When she returned home to Los Angeles in early August, she discovered that United Airlines had damaged her wheelchair while it was in the cargo hold.
‘I was heartbroken,’ she told ABC 7 after she discovered her chair ‘completely contorted.’
‘I just thought, all of the independence that I fought and strived for and successfully survived for soon to be 30 years by the minutes, it’s stripped away, and I was completely disabled and traumatized as well as hurt and exhausted.’
She was forced to wait five hours in the airport, Hand in Hand said, and was provided with a replacement wheelchair that was ‘broken,’ and did not properly support her.
‘Her struggle to maintain her balance over that length of time in the faulty device led to the development of a pressure sore,’ Hand in Hand alleges.
‘When she was finally able to return home,’ it said, ‘she experienced acute pain and was admitted to the hospital shortly after.’
United had agreed to fully replace her wheelchair, which was valued at $30,000, under the Air Carrier Access Act, ABC 7 reported, saying at the time it was ‘working to fix the wheelchair as quickly as possible.’
But in the months that it took to replace the custom wheelchair, Hand in Hand said, ‘Engracia was forced to use a loaner chair that was not properly fitted to Engracia’s body.
‘This further exacerbated her pressure sore and caused muscle spasms, severe edema, and an inability to eat, as well as two additional hospitalizations.
‘The sore became infected, and the infection eventually reached her hip, requiring emergency surgery to remove the infected bone and tissues.’
Figueroa died of complications from that infection, according to Hand in Hand, saying it ‘should never have happened.’
Figueroa considered her wheelchair an ‘extension’ of herself
United had agreed to fully replace her wheelchair, which was valued at $30,000, under the Air Carrier Access Act, ABC 7 reported, saying at the time it was ‘working to fix the wheelchair as quickly as possible’

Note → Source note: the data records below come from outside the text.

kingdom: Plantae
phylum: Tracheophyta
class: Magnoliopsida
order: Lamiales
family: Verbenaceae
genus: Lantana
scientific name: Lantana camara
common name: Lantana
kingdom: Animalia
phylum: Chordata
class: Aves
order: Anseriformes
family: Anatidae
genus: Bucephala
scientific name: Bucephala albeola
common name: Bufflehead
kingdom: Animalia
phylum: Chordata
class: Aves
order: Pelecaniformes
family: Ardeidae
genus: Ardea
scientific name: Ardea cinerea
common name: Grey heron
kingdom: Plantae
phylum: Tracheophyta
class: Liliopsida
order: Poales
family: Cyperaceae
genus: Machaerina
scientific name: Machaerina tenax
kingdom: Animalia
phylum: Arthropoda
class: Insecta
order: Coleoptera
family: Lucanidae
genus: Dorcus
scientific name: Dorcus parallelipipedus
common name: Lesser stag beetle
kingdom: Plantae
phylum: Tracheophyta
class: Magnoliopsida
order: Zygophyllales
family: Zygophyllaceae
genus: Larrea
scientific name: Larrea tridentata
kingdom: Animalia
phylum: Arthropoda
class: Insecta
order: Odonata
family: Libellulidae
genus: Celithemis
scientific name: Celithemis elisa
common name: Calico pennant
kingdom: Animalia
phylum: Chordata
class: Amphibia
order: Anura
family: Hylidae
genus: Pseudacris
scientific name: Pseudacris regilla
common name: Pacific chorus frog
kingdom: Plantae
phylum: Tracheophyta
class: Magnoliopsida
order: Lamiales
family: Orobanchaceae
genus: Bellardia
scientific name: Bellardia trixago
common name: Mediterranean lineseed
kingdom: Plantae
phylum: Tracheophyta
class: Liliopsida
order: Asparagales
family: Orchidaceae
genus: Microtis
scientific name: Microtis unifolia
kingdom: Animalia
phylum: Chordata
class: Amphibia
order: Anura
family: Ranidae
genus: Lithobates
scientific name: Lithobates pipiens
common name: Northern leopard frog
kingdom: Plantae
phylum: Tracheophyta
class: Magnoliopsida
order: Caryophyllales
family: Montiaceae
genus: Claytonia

‘While we are reeling from the layers of injustice this tragedy makes visible, we are holding Engracia’s tenacity and resolve as our guidepost.’
The national organization is now petitioning United Airlines to ‘end the damage of wheelchairs and assistive devices on its flights and create an accessible process for people with disabilities to travel safely, with dignity.’
According to figures from the US Department of Transportation, airlines on average mishandle about 10,500 mobility devices annually – or nearly 30 each day.
For Figueroa, in fact, the incident had been the fourth time her wheelchair had been damaged in-flight.
She blamed the damage on a lack of training on how to break down and load the devices.
‘There is no regard or respect of the extension of the human that’s in the plane,’ Figueroa said. ‘When they see a mobility device, they should respect it as if it is a person, because that’s what it is – an extension of their person. And we’re trusting them with the rest of our body.’
In a statement to the Independent, a United spokesperson said: ‘We were saddened to hear about Ms. Figueroa’s passing, and we offer our condolences to her family and friends.